The US FDA granted Fast Track designation to
this human-cell-line-derived enzyme replacement
therapy in February 2010 for the long-term treatment
of Fabry disease.

Adalimumab
Humira®

Eisai Co., Ltd.

Japan’s Ministry of Health, Labour, and Welfare
approved this fully-human monoclonal anti-TNFalpha
antibody in January 2010 for the additional
indications of plaque psoriasis and psoriatic arthritis.


Drug News

Health Canada and Hoffmann-La Roche Limited informed healthcare professionals
in February 2010 about important new safety information regarding the association
between isotretinoin (Accutane™) and cases of severe skin reactions. As of
November 6, 2009, based on the manufacturer’s global safety database, a total of
66 cases of severe skin reactions have been reported worldwide in both adults and
children. Although the majority of these cases involved other confounding factors,
an association between isotretinoin and these severe skin reactions cannot be ruled
out. Key updated safety information includes:

  • There have been very rare post-marketing reports of severe skin reactions (e.g., erythema multiforme, Stevens-Johnson syndrome, and toxic epidermal necrolysis) linked with the use of isotretinoin. Severe skin reactions include rash, especially if associated with fever and/or malaise or conjunctivitis (red or inflamed eyes, like “pink eye”); blisters on legs, arms or face and/or sores in mouth, throat, nose or eyes; and peeling skin.

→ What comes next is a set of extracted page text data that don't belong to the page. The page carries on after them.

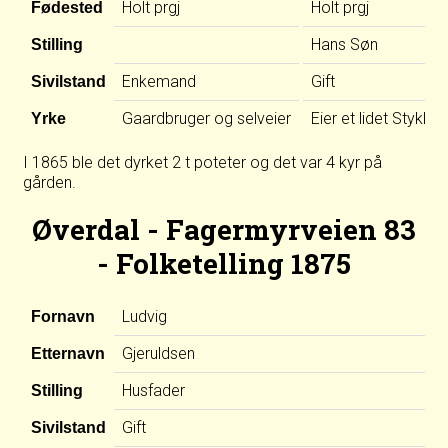
Holt prgj
Holt prgj
Fødested
Hans Søn
Stilling
Enkemand
Gift
Sivilstand
Gaardbruger og selveier
Eier et lidet Styk
Yrke
I 1865 ble det dyrket 2 t poteter og det var 4 kyr på
gården.
Øverdal - Fagermyrveien 83
- Folketelling 1875
Ludvig
Fornavn
Gjeruldsen
Etternavn
Husfader
Stilling
Gift
Sivilstand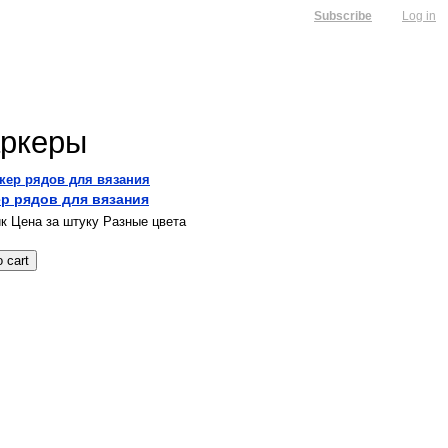
Subscribe
Log in
ркеры
р рядов для вязания
к Цена за штуку Разные цвета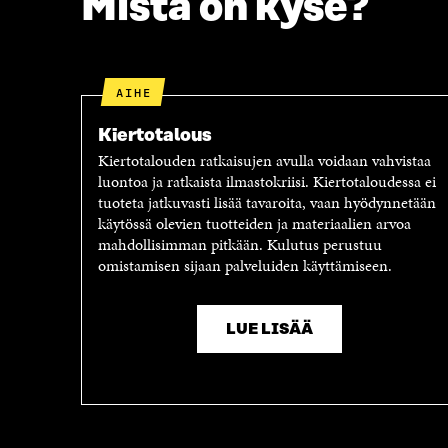
Mistä on kyse?
AIHE
Kiertotalous
Kiertotalouden ratkaisujen avulla voidaan vahvistaa
luontoa ja ratkaista ilmastokriisi. Kiertotaloudessa ei
tuoteta jatkuvasti lisää tavaroita, vaan hyödynnetään
käytössä olevien tuotteiden ja materiaalien arvoa
mahdollisimman pitkään. Kulutus perustuu
omistamisen sijaan palveluiden käyttämiseen.
LUE LISÄÄ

Severe skin reactions can start with mild non-specific symptoms such as fever, malaise, chills, aching muscles, headache, sore throat, or stinging eyes. It can take up to 3 days for the skin lesions to develop.
  • These events may be serious and result in hospitalization, disability, or death.
  • Patients should be monitored closely for severe skin reactions and discontinuation of isotretinoin should be considered if warranted.